# 22. Training ensembles¶

Veles automates the process of training ensembles. It consists of 3 separate steps:

1. Train the models which are be included into the ensemble.
2. Evaluate those models on a separate part of the dataset (this ensures that the ensemble does not adapt to the validation set).
3. Train the top-level classifier on a separate part of the dataset which uses the output from step 2 as features.

## 22.1. (1) How to train the models¶

The following command:

veles -s --ensemble-train 20:0.9 --result-file ensemble.json <workflow> <config>


will result in 20 separate workflows, each being trained on 0.9 part of the training dataset. The information about the ensemble, such as best snapshots, evaluated metrics, etc., is saved to ensemble.json. As usual, multiple models can be trained in parallel via master-slave.
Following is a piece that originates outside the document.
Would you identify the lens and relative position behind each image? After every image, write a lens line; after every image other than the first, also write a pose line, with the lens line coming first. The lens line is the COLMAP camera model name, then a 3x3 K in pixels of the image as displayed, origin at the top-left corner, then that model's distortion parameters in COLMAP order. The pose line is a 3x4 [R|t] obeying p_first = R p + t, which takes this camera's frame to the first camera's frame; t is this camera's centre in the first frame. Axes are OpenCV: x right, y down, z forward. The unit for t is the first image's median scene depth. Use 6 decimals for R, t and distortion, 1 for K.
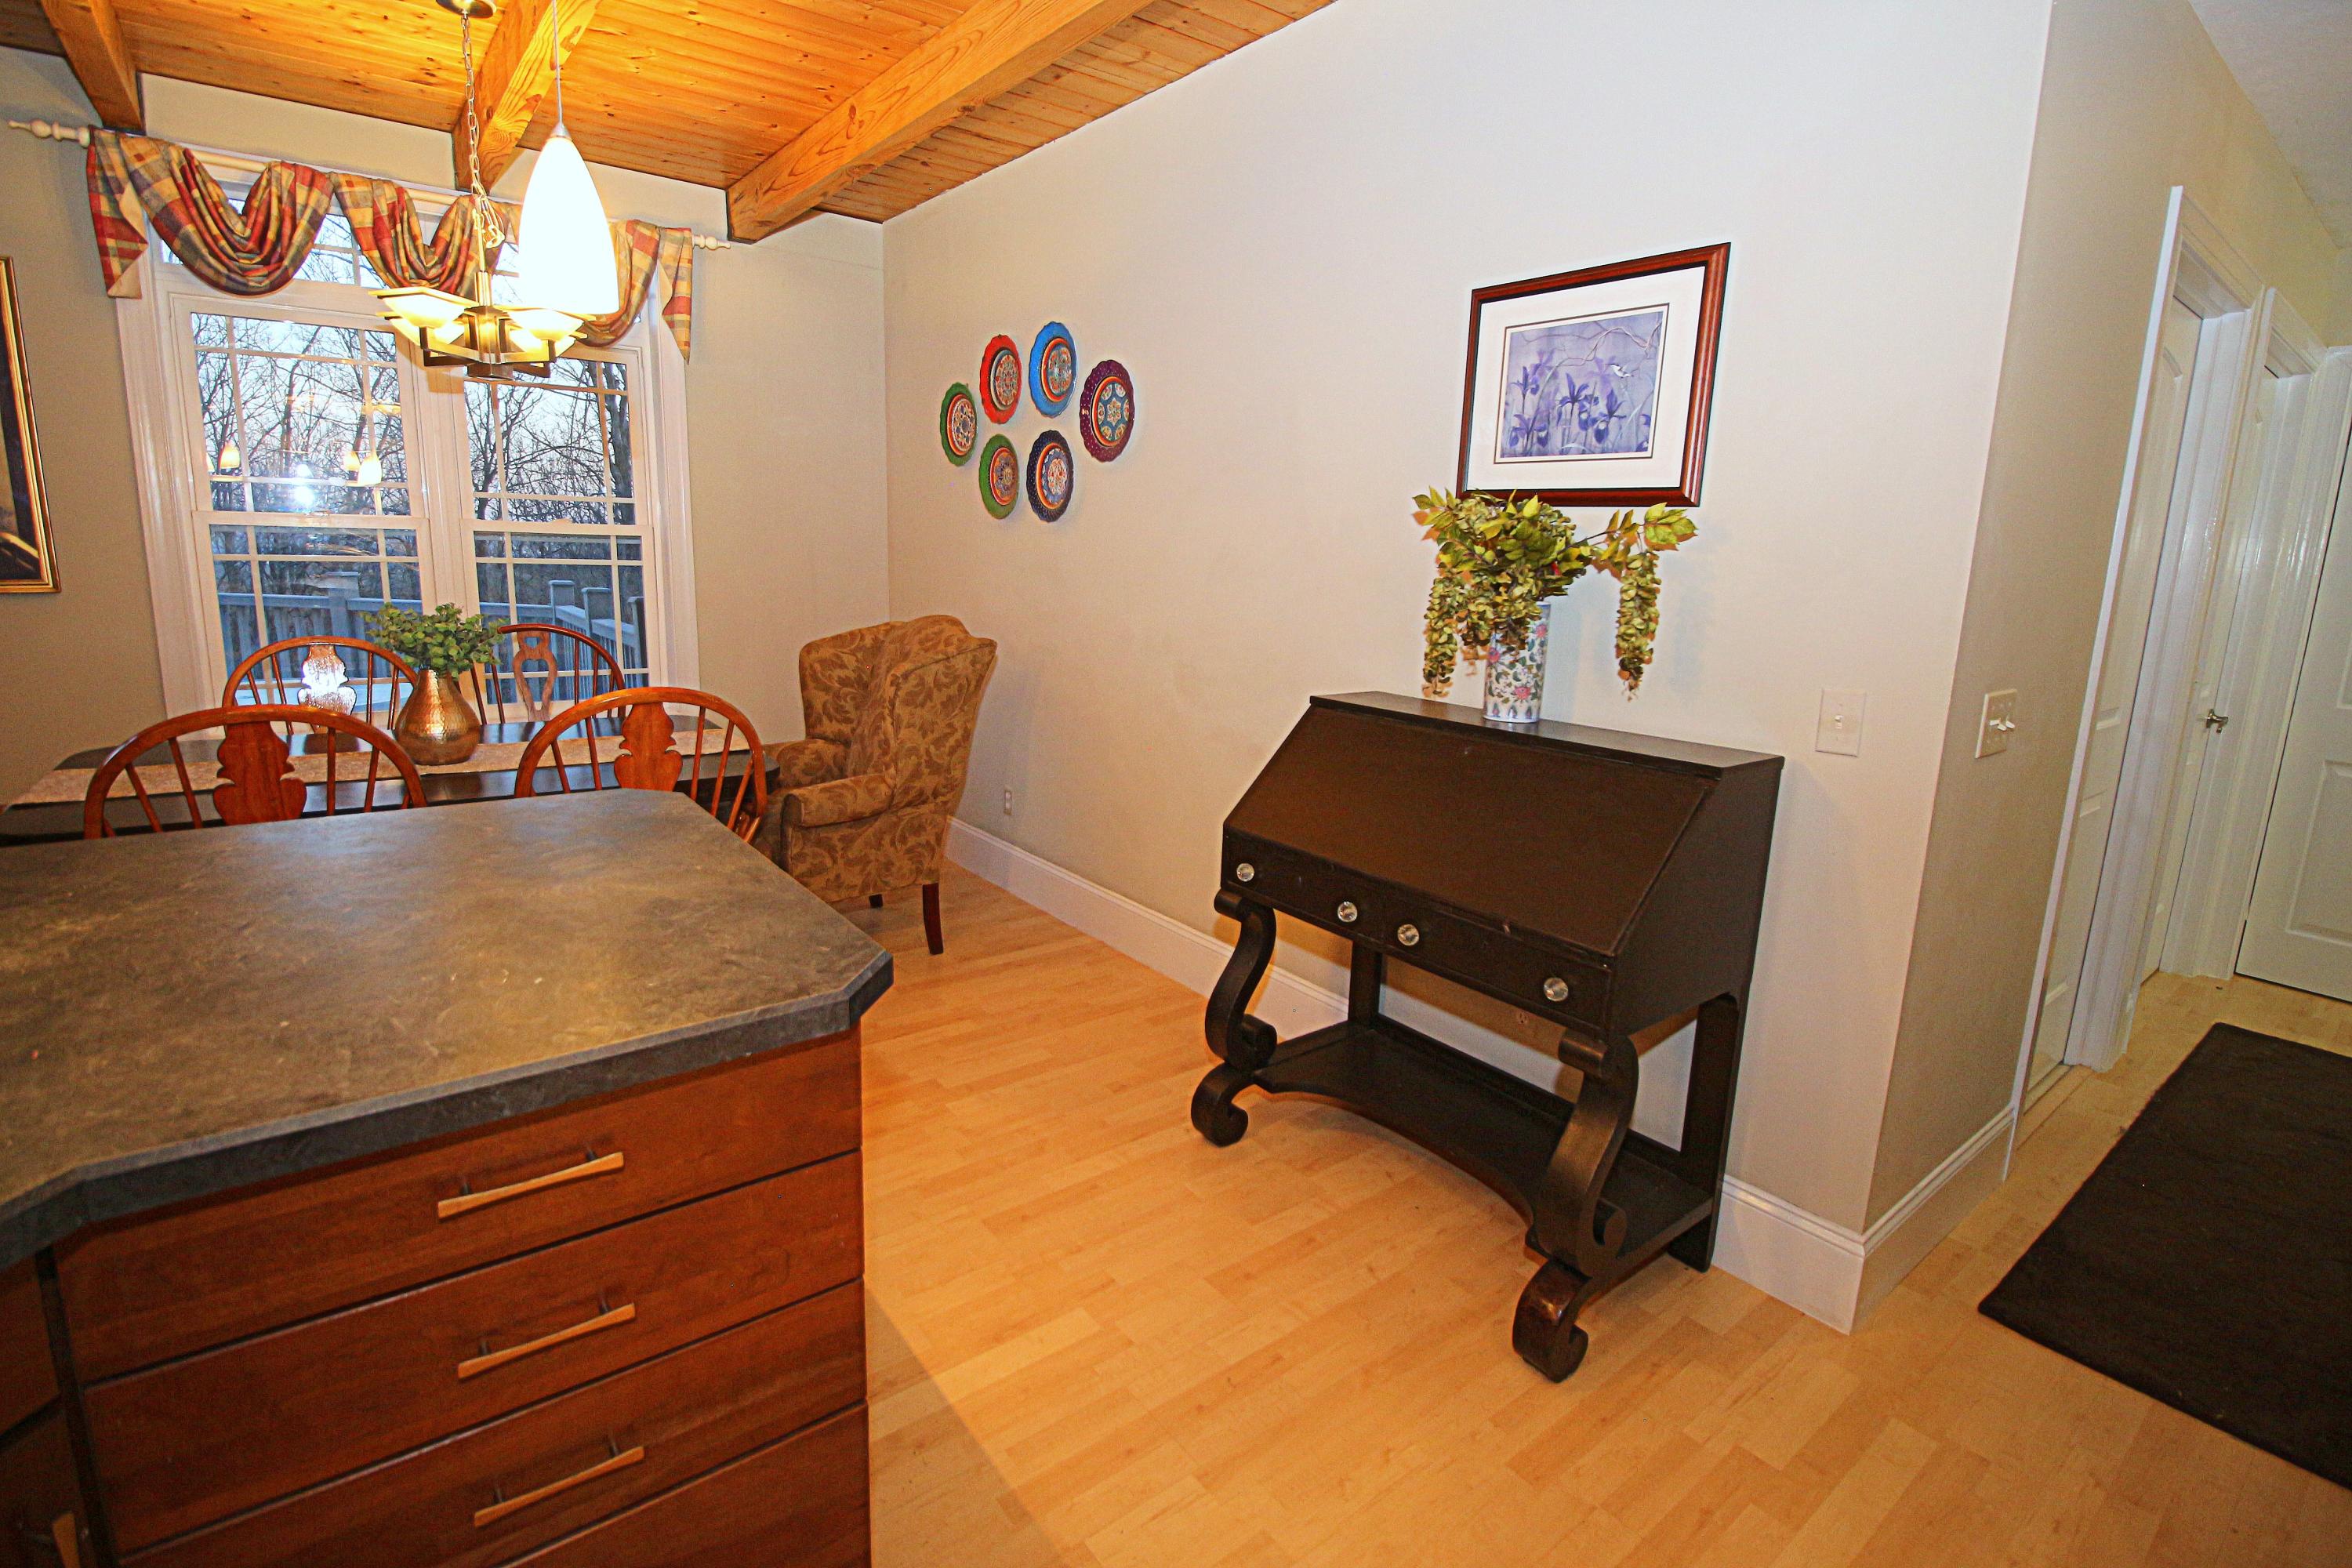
lens RADIAL K [[1092.8, 0, 1177.2], [0, 1092.8, 747.5], [0, 0, 1]] dist [0.004095, -0.014664]
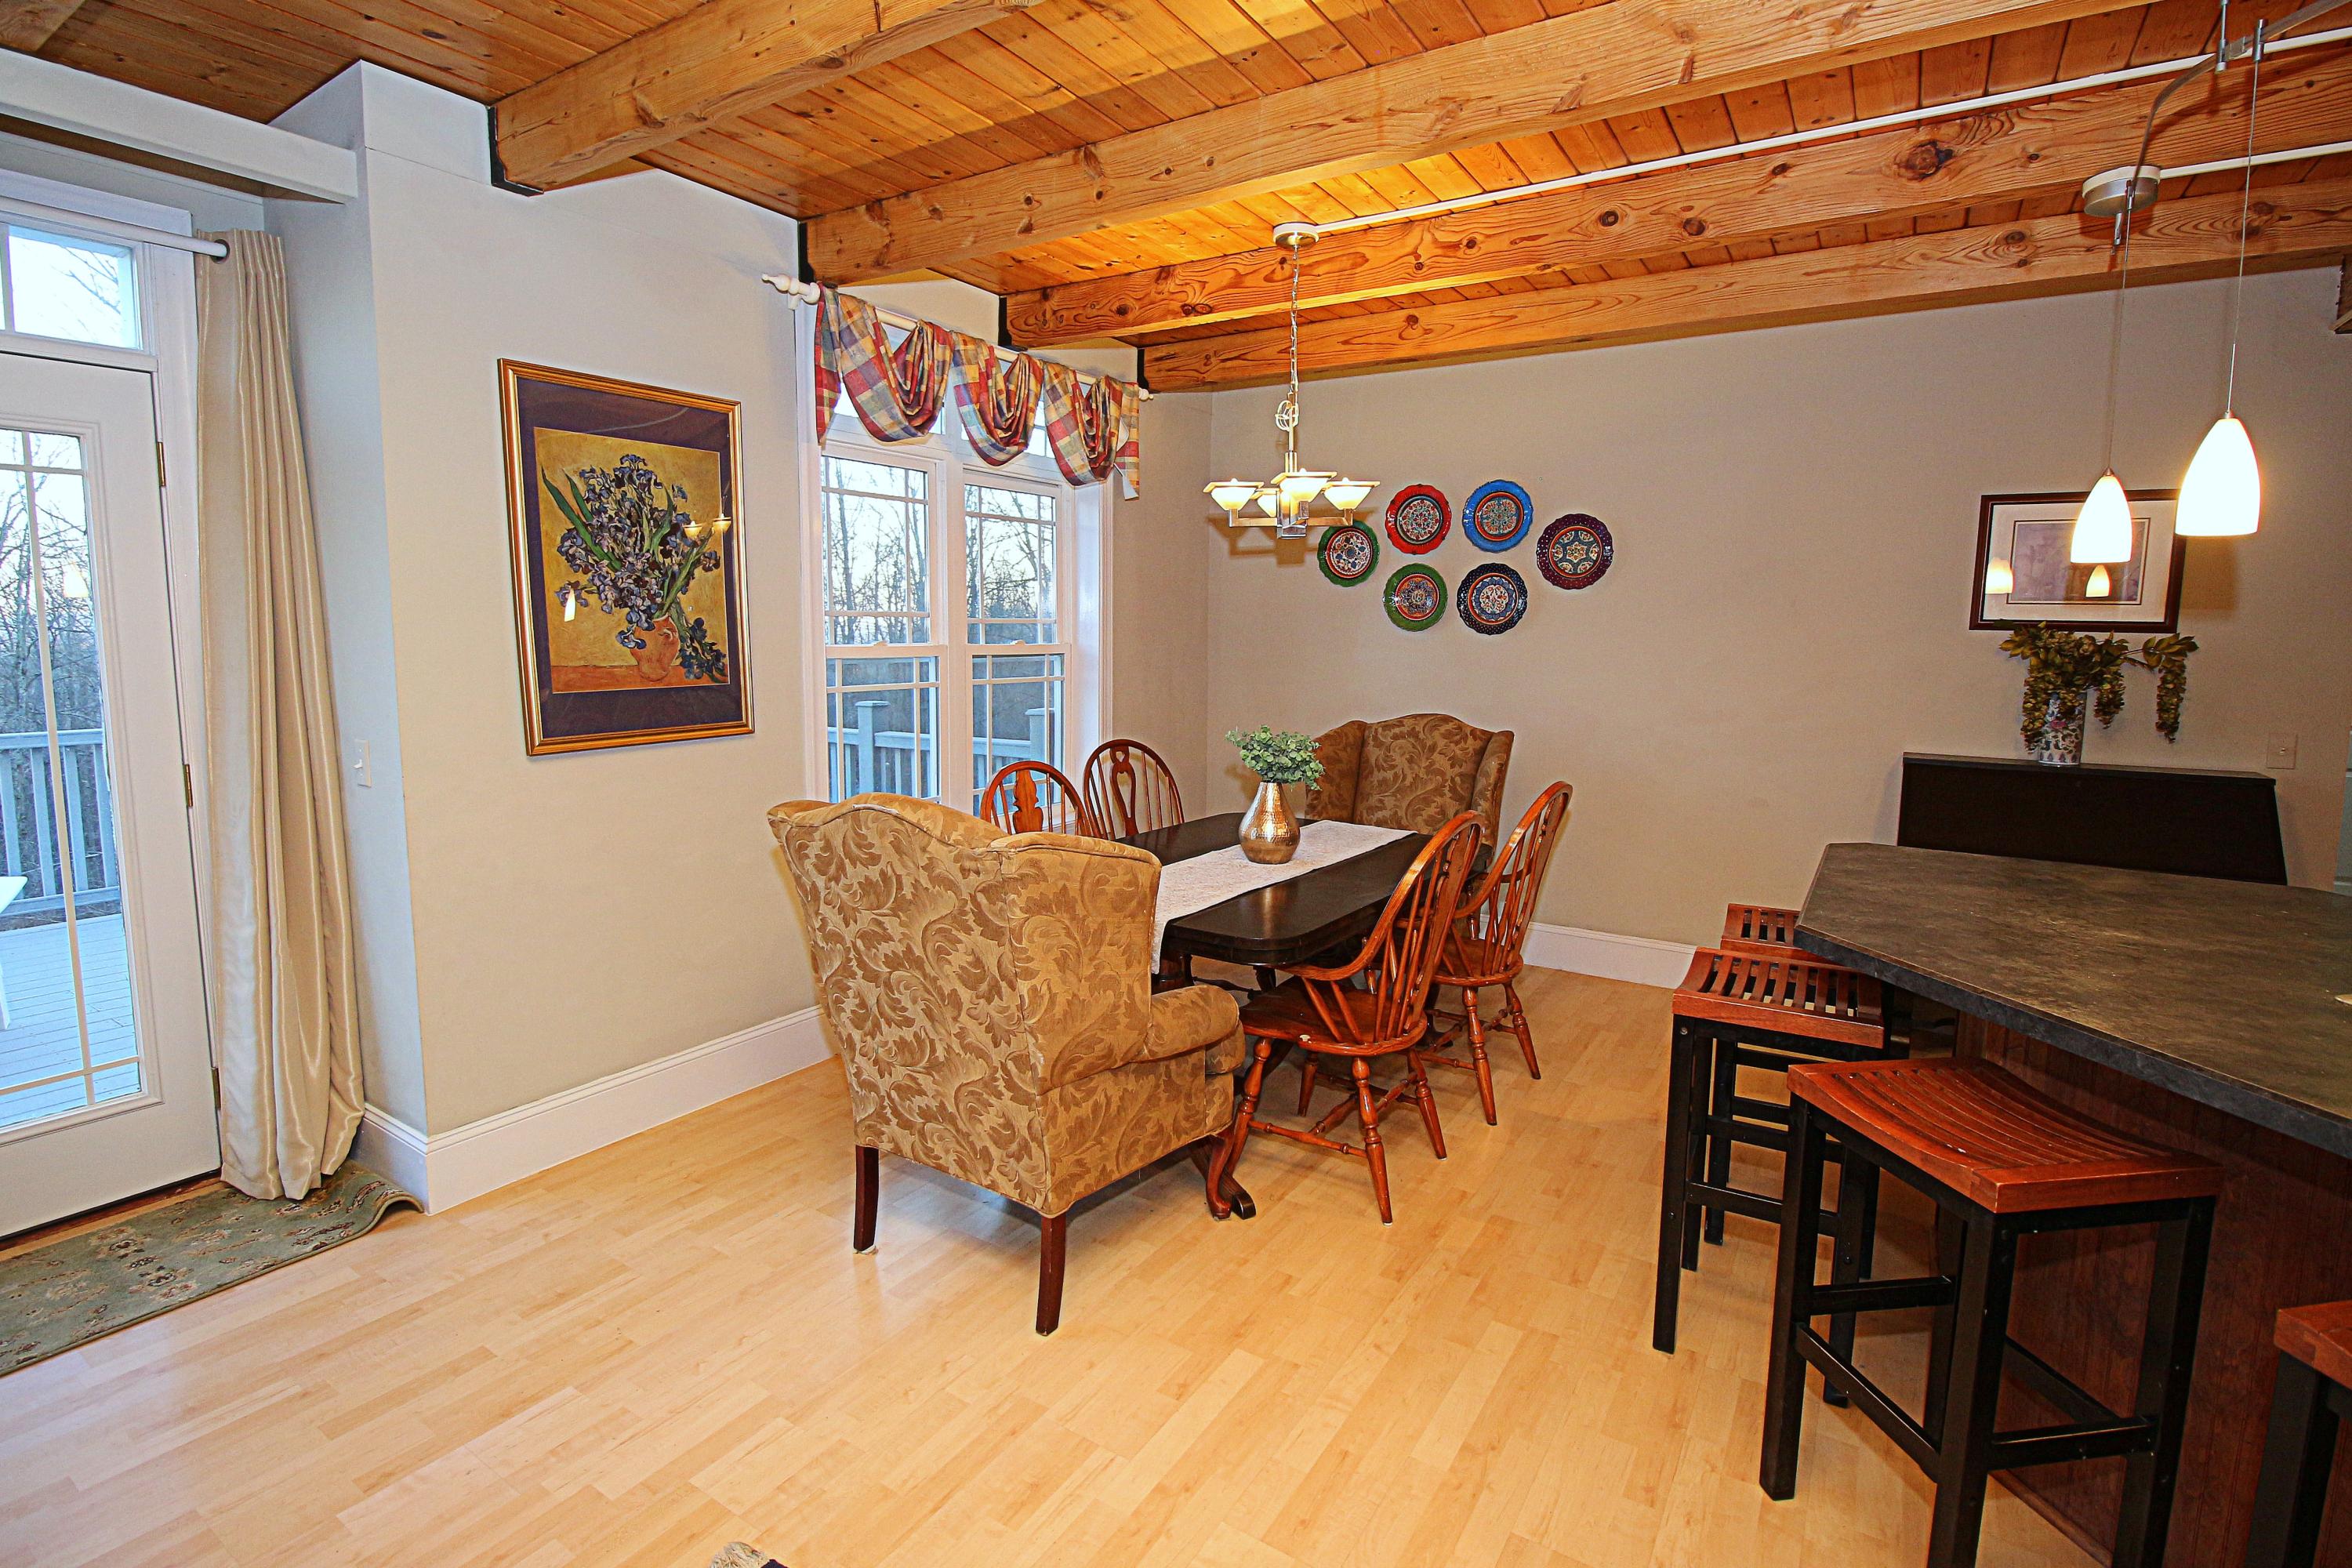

Internally, Veles launches an instance of veles.ensemble.model_workflow.EnsembleModelWorkflow instead of the user’s model. It is linked in a ring and veles.ensemble.model_workflow.EnsembleModelManager unit trains one model in run() at a time. This workflow contains the histogram plotter which depicts the distribution of “EvaluationResult” metric value.

By default, plotting and publishing is disabled in workflows included into the ensemble. If plotters are desired to work, set root.common.ensemble.disable.plotting to False:

veles ... root.common.ensemble.disable.plotting=False


You would probably like to store snapshots in a database, which is possible with ODBC snapshotter configuration. For more details, see Snapshotting.

## 22.2. (2) How to evaluate the models¶

The following command:

veles -s --ensemble-test ensemble.json --result-file ensemble_ev.json <workflow> <config>


writes the results of the evaluation of models trained on step 1 on test dataset to ensemble_ev.json. Each model is restored from the snapshot, runs in “test” mode (see Execution modes) and appends the output to ensemble_ev.json. Parallel evaluation via master-slave is supported. User’s loader must support “test” mode and supply the labelled (or targeted) data to TEST set. Hovewer, labels or targets are not used in this step, they are needed only by step 3.

## 22.3. (3) How to train the top-level classifier¶

Since the described steps are independent, one can generate the intermediate files by hand. They are just plain text JSON files. Thus, it is possible to combine different neural network topologies by merging --result-file-s from step 1, for example.